This salty #tweetorial will pose some questions and explore common pitfalls of using IV fluids “for maintenance.”
Poll: how would you describe dripping 100 mL (a third of a coke can) per hour of NS or LR into a patient who has a heart rate of 100 and a high BUN?
Good choice!

If someone is volume down, give them a bolus.

“Maintenance fluids” are often the wrong choice because they’re not enough.
More often, those MFs are too much.

What’s the harm in a little extra IV fluid, you say? Let’s do some easy math.
Quick background:

Isotonic fluids
- Normal saline: 154 mEq Na, 154 Cl
- Lactated ringers: 130 Na, 110 Cl, 28 lactate, some K and Ca

Hypotonic fluids
- Half/quarter NS: divide above by 2 or 4
- D5W: 50g dextrose (200 calories) per L

Can add dextrose or K to any fluid.
But what’s up with the 0.9% of normal saline? This means 0.9% by mass. As in 9g NaCl per 1000g (1L) water.

100cc/hr NS = 2.4 L/day = 22 grams of IV salt per day. After day. After day.

Few hearts/kidneys are healthy enough to handle that.
But we don’t use NS anymore, we’ve been SALT-ED and SMARTed into using LR!

bit.ly/2XFF7AR
bit.ly/2XL1akV

Yep. But as far as salt load and potential for overload, LR is about the same.
Random question.. did anybody here wake up at 3 am last night to eat 6 pickles and drink a liter of regular coke?

Me neither.

We’re all NPO after midnight. Being NPO overnight isn’t a reason to start someone in IV fluids.
Ok fine, there ARE times you need maintenance fluids. If someone’s not gonna be eating/drinking for days (awaiting a PEG over weekend, altered or sedated, refractory nausea, etc), please don’t allow hypernatremia... talk about “not nice.”
+++++
INSTRUCTIONS
A) According to the tweetorial on maintenance IV fluids, how much IV salt per day does 100 cc/hr of normal saline deliver?
B) Extract verbatim the passage of the tweetorial on maintenance IV fluids that begins at the words "Can add dextrose" and stops after "about the same.".

SOURCE INFORMATION
+++++
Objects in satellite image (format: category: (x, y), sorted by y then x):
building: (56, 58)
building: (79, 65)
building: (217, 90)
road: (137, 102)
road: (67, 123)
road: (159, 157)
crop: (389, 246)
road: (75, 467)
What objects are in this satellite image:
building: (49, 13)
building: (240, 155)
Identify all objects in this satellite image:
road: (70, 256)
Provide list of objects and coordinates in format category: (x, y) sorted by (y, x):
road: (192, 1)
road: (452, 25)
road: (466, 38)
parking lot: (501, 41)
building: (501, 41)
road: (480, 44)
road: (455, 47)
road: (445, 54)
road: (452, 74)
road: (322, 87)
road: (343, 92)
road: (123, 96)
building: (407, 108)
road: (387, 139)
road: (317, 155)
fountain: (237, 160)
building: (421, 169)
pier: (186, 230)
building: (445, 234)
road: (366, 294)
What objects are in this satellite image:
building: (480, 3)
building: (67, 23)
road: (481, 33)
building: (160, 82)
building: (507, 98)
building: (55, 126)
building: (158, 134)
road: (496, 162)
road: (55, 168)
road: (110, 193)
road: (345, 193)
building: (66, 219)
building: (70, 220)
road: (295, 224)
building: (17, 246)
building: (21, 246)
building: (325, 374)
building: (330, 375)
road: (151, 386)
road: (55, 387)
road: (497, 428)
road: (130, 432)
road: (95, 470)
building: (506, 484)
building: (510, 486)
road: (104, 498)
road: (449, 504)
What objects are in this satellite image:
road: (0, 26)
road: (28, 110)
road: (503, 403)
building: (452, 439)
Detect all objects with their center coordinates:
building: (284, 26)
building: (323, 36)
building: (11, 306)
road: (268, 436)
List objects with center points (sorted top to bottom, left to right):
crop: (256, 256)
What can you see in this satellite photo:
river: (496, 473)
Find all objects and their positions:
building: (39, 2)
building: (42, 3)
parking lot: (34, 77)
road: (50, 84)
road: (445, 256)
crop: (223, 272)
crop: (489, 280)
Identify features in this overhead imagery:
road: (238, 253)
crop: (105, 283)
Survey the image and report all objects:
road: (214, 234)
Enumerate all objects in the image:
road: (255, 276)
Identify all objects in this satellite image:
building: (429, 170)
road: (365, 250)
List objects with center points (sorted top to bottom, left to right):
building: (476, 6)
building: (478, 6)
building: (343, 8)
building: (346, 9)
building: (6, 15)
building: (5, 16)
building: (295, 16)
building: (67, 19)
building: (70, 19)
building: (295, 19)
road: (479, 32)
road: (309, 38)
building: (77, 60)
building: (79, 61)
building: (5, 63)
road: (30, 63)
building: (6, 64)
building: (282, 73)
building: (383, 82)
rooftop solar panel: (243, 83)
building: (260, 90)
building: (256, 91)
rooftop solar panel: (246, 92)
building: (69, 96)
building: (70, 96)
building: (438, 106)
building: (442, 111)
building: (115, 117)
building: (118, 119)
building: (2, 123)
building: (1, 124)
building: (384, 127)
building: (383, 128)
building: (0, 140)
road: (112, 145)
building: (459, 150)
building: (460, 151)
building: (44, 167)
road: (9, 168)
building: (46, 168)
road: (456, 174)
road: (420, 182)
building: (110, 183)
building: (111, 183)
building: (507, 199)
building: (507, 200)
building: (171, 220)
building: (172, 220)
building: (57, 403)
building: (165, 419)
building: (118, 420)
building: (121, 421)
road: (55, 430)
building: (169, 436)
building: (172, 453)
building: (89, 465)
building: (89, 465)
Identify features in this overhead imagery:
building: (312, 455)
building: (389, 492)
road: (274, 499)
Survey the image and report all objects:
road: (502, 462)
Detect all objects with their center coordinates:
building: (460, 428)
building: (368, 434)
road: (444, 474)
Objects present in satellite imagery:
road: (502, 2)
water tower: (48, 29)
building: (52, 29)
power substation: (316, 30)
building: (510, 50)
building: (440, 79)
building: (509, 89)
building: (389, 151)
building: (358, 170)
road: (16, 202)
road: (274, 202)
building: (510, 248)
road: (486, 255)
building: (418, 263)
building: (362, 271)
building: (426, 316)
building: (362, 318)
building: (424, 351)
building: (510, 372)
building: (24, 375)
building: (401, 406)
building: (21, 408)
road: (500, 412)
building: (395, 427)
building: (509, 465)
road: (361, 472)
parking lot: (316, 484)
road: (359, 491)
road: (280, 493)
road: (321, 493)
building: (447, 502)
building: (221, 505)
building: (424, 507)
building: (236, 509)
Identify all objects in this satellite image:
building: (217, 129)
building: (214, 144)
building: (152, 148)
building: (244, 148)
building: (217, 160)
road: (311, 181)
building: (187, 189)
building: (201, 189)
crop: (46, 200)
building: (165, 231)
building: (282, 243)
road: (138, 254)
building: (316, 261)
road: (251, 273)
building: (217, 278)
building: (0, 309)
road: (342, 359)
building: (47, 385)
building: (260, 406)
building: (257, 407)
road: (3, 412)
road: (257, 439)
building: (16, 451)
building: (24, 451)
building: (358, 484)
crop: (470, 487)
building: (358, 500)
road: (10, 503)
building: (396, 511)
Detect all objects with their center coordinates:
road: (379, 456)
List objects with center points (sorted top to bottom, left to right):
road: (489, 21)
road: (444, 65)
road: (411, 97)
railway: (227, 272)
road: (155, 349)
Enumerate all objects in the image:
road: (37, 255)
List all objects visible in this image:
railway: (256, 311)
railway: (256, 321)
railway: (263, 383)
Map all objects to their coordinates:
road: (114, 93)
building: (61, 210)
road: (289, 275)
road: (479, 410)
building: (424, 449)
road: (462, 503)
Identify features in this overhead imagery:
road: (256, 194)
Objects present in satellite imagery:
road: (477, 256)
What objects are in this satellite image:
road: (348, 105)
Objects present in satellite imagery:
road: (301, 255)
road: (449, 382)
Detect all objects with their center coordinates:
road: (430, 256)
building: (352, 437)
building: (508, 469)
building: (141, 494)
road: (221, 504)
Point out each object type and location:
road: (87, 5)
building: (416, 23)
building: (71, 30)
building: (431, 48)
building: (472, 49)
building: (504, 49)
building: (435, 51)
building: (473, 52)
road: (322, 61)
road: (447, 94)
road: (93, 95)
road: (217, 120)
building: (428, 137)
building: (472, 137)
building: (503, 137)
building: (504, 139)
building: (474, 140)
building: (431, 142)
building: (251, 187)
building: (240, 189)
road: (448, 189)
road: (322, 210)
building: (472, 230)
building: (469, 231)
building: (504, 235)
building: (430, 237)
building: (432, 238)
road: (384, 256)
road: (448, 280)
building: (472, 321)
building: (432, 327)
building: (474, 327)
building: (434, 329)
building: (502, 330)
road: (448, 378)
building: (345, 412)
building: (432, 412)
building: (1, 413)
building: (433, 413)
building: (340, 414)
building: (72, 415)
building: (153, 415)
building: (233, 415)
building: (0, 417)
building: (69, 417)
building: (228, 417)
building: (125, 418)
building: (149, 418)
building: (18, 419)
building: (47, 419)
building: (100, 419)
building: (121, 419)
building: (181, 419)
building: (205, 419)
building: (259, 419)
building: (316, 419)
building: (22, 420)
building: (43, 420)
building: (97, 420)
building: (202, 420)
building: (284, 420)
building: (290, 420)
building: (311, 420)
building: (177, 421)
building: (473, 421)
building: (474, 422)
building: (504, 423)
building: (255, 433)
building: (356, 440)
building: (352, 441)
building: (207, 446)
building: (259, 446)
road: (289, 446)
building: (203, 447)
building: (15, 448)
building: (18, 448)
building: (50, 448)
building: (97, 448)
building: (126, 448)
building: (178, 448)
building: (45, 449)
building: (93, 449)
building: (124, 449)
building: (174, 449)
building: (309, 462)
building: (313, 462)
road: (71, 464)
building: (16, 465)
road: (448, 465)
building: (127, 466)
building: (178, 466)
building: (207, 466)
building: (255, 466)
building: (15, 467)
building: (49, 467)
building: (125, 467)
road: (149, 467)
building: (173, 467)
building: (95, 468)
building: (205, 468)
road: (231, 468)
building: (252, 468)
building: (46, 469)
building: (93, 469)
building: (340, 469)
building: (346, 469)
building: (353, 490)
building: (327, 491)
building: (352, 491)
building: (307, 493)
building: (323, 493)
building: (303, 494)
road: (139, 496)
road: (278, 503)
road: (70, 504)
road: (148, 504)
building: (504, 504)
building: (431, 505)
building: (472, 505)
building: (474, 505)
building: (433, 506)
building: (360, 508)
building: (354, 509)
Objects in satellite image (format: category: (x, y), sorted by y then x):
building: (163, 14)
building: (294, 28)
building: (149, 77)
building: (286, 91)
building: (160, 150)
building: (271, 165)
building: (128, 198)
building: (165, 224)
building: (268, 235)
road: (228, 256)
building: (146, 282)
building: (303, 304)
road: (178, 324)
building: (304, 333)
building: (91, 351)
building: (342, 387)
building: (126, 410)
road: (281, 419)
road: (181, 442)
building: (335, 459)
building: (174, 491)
+++++
RESULTS
A) 22 grams per day

B)
Can add dextrose or K to any fluid.
But what’s up with the 0.9% of normal saline? This means 0.9% by mass. As in 9g NaCl per 1000g (1L) water.

100cc/hr NS = 2.4 L/day = 22 grams of IV salt per day. After day. After day.

Few hearts/kidneys are healthy enough to handle that.
But we don’t use NS anymore, we’ve been SALT-ED and SMARTed into using LR!

bit.ly/2XFF7AR
bit.ly/2XL1akV

Yep. But as far as salt load and potential for overload, LR is about the same.